* _Try it_
Two lines in the listing below mark the span: one contains "ring pip: (176, 188)" and one contains "pinky tip: (169, 213)". Reproduce both of them and everything between, exactly.

* _Supplied records_
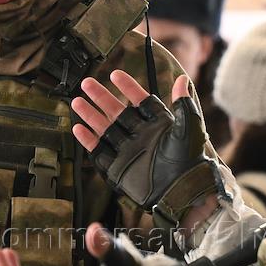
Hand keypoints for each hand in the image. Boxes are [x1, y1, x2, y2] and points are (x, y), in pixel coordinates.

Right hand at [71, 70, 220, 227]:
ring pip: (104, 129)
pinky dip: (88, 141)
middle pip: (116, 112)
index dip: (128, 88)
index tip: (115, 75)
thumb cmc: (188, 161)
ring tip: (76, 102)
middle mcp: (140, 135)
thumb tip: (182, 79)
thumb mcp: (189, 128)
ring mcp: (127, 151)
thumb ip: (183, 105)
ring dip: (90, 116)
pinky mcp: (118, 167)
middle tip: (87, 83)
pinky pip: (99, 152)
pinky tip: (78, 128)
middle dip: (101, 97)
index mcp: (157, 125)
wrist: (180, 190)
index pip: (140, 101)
---
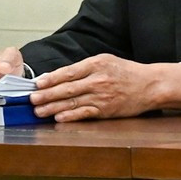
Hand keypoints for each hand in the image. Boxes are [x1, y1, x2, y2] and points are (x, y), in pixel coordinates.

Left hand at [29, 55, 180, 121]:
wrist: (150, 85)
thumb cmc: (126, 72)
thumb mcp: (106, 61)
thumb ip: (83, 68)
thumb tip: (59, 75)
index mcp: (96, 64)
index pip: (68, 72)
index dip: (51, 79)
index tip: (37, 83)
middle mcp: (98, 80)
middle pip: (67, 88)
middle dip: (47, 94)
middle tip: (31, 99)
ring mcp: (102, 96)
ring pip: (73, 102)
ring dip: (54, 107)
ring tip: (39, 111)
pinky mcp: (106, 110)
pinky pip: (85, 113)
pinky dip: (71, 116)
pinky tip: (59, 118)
---
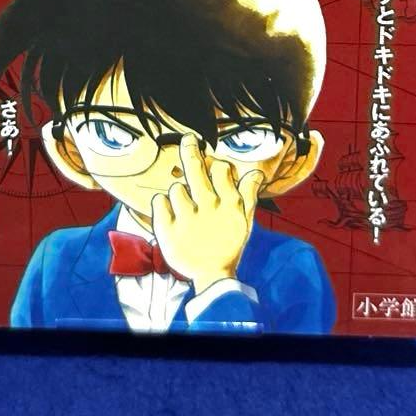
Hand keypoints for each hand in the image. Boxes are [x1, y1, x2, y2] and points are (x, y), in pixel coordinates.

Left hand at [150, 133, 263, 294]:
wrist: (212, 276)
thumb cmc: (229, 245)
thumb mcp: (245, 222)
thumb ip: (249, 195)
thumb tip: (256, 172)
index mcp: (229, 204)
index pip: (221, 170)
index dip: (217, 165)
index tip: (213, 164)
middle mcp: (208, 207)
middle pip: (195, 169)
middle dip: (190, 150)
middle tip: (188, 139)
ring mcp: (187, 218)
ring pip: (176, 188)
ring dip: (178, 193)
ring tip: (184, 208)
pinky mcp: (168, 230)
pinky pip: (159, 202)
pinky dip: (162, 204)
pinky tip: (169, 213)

* _Task result_
ring pip: (176, 188)
ring dip: (178, 193)
ring tip: (184, 208)
pinky mcp: (168, 230)
pinky pip: (159, 202)
pinky dip: (162, 204)
pinky tip: (169, 213)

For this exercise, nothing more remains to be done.